▸ Text:
═══
P.S. Also it explains the "Dark Matter" phenomenon as result of universal acceleration of inertia. Because inertia of bodies provided by means of real gravity of far stars.

K. A. 13 June 2024

@Bud Rapanault

Great comment! I have such theory, which explains the essence of Gravity, its properties, how it appers, how it connected with other kind of interactions, and why it have such value, and not another one.

If you interested, you can read about it in the "Unified theory of Interactions" on Vixra

Bud Rapanault 10 December 2023

Herein lies the root of the problem: "gravitation is the least understood physical phenomenon." That is correct. There is, in fact, no proper scientific account of the physical mechanism that gives rise to gravitational effects, notwithstanding Wheeler's empirically baseless, causally-interacting spacetime fantasy. Newton, Einstein and Milgrom have produced reasonably good mathematical formulations describing the gravitational effect but they offer no guidance as to its cause.

Over the last century our inventory of the components of physical reality has increased by orders of magnitude and yet we have discerned no physical mechanism for gravity. Despite the enormous increase in our knowledge base, modern theoretical physics remains wedded to 100 year old assumptions made in the absence of that knowledge. The new inventory extends from the quantum scale to the cosmological scale but the gravitational effect is not observed at either the quantum scale or at the largest cosmological scales.
═══
▸ Entries shown:
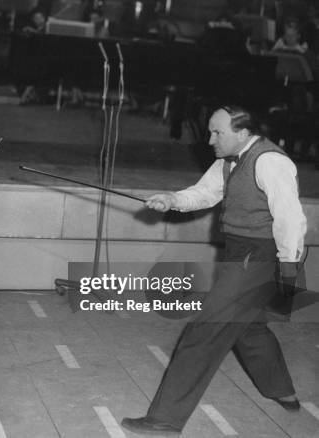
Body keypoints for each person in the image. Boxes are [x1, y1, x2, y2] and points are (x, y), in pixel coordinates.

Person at [121, 106, 307, 436]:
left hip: (258, 257)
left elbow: (290, 220)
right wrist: (172, 199)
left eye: (217, 133)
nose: (210, 139)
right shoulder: (228, 159)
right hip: (239, 252)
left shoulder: (270, 161)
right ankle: (283, 391)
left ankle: (164, 420)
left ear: (244, 133)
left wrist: (288, 269)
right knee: (248, 328)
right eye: (210, 131)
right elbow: (206, 192)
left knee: (204, 332)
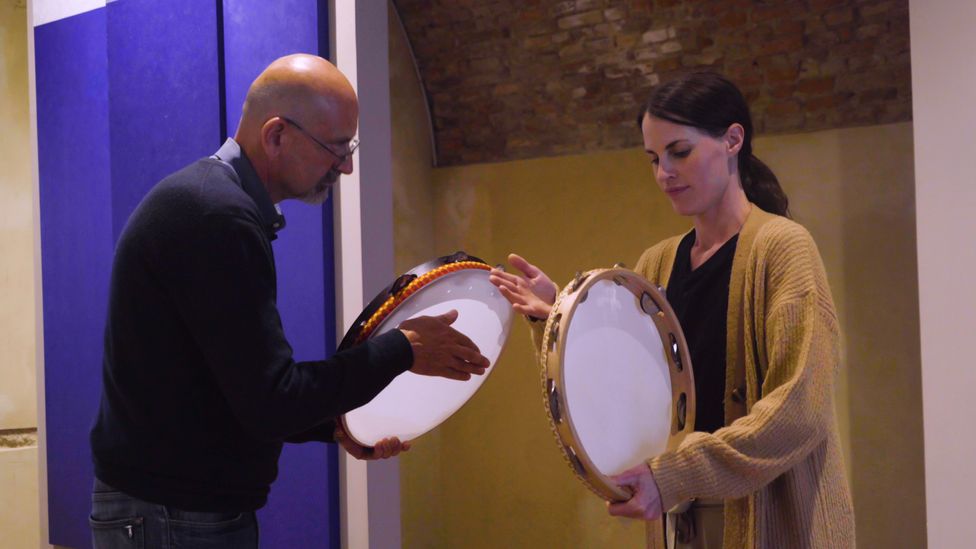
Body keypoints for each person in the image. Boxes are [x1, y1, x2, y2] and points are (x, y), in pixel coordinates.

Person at [88, 54, 490, 548]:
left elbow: (231, 392)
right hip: (174, 516)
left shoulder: (211, 204)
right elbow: (272, 401)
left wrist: (334, 427)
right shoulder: (217, 218)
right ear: (276, 135)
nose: (346, 165)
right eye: (336, 147)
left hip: (171, 512)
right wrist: (404, 348)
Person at [489, 72, 854, 548]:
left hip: (773, 521)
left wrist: (676, 475)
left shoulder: (782, 248)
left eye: (679, 152)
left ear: (732, 140)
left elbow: (800, 408)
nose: (664, 173)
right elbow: (621, 400)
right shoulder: (656, 264)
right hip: (680, 521)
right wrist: (556, 319)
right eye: (654, 159)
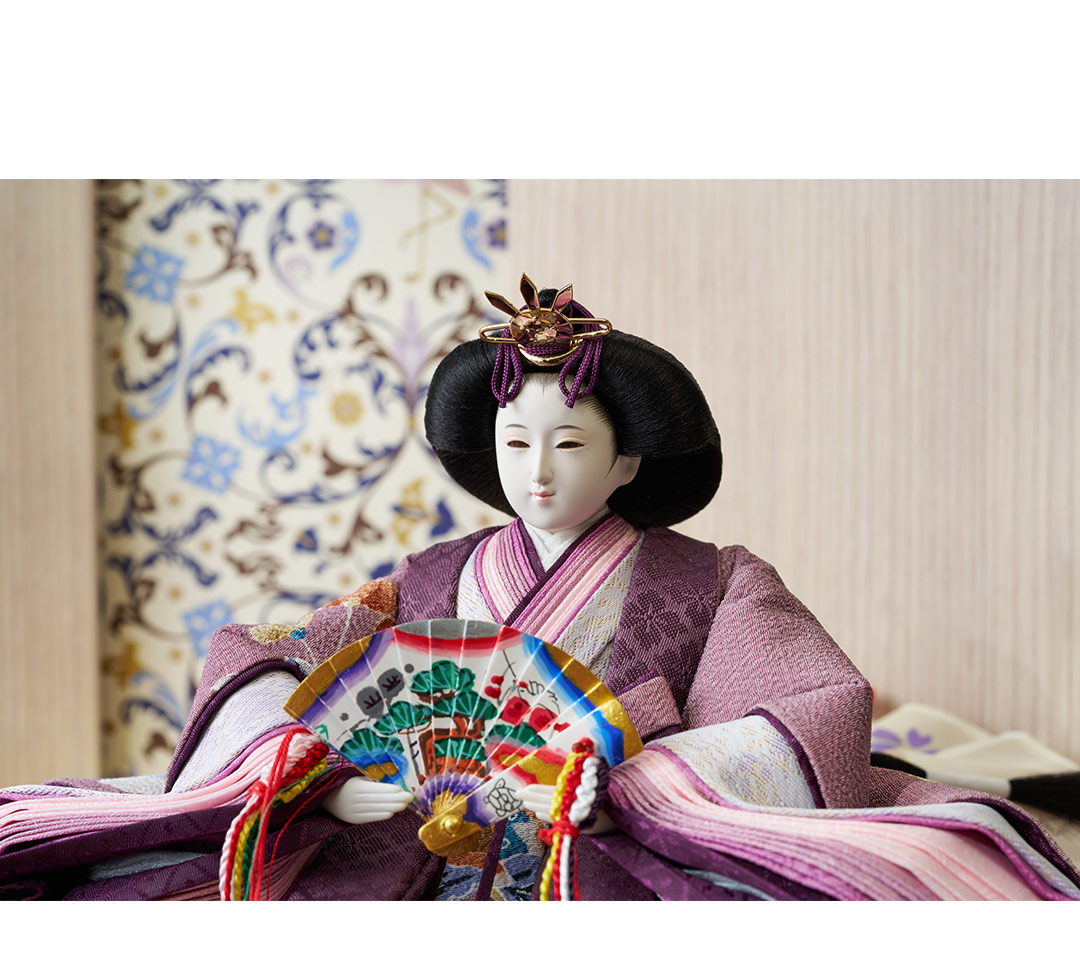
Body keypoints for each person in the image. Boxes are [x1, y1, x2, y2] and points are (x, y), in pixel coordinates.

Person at [3, 277, 1078, 901]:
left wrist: (628, 784)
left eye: (570, 444)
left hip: (603, 846)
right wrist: (322, 779)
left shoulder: (715, 584)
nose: (539, 473)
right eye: (517, 443)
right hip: (412, 845)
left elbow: (803, 705)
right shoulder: (424, 581)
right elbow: (288, 661)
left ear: (627, 461)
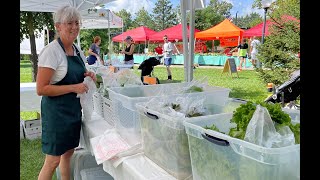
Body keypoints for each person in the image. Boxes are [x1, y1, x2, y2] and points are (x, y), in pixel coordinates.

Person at [36, 6, 96, 180]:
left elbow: (79, 74)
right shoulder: (52, 52)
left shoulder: (77, 50)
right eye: (69, 23)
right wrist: (73, 87)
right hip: (56, 114)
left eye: (77, 23)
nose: (74, 27)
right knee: (52, 161)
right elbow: (41, 89)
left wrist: (88, 75)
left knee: (68, 154)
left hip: (73, 111)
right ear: (58, 26)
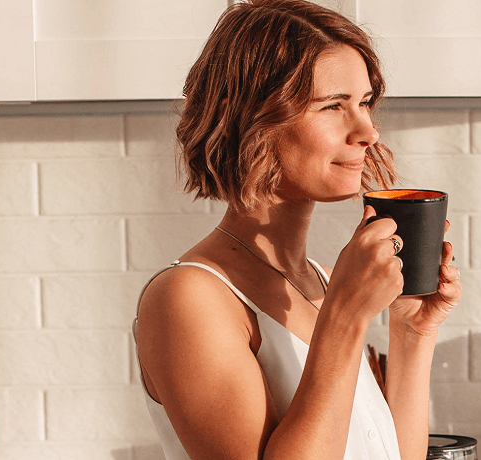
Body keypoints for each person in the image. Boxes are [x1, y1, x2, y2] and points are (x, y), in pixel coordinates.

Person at [133, 1, 462, 459]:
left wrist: (411, 332)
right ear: (253, 118)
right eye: (333, 106)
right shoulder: (189, 299)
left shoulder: (325, 282)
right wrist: (346, 317)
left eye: (365, 103)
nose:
═══
▸ Exercise tasks:
(a) Reproduce the gravity text word for word, beginning at the words "P.S. Also it" and stopping after the words "of far stars.".
(b) In the gravity text, who is named as having produced reasonably good mathematical formulations of the gravitational effect?

▸ Written answers:
(a)
P.S. Also it explains the "Dark Matter" phenomenon as result of universal acceleration of inertia. Because inertia of bodies provided by means of real gravity of far stars.

(b) Newton, Einstein and Milgrom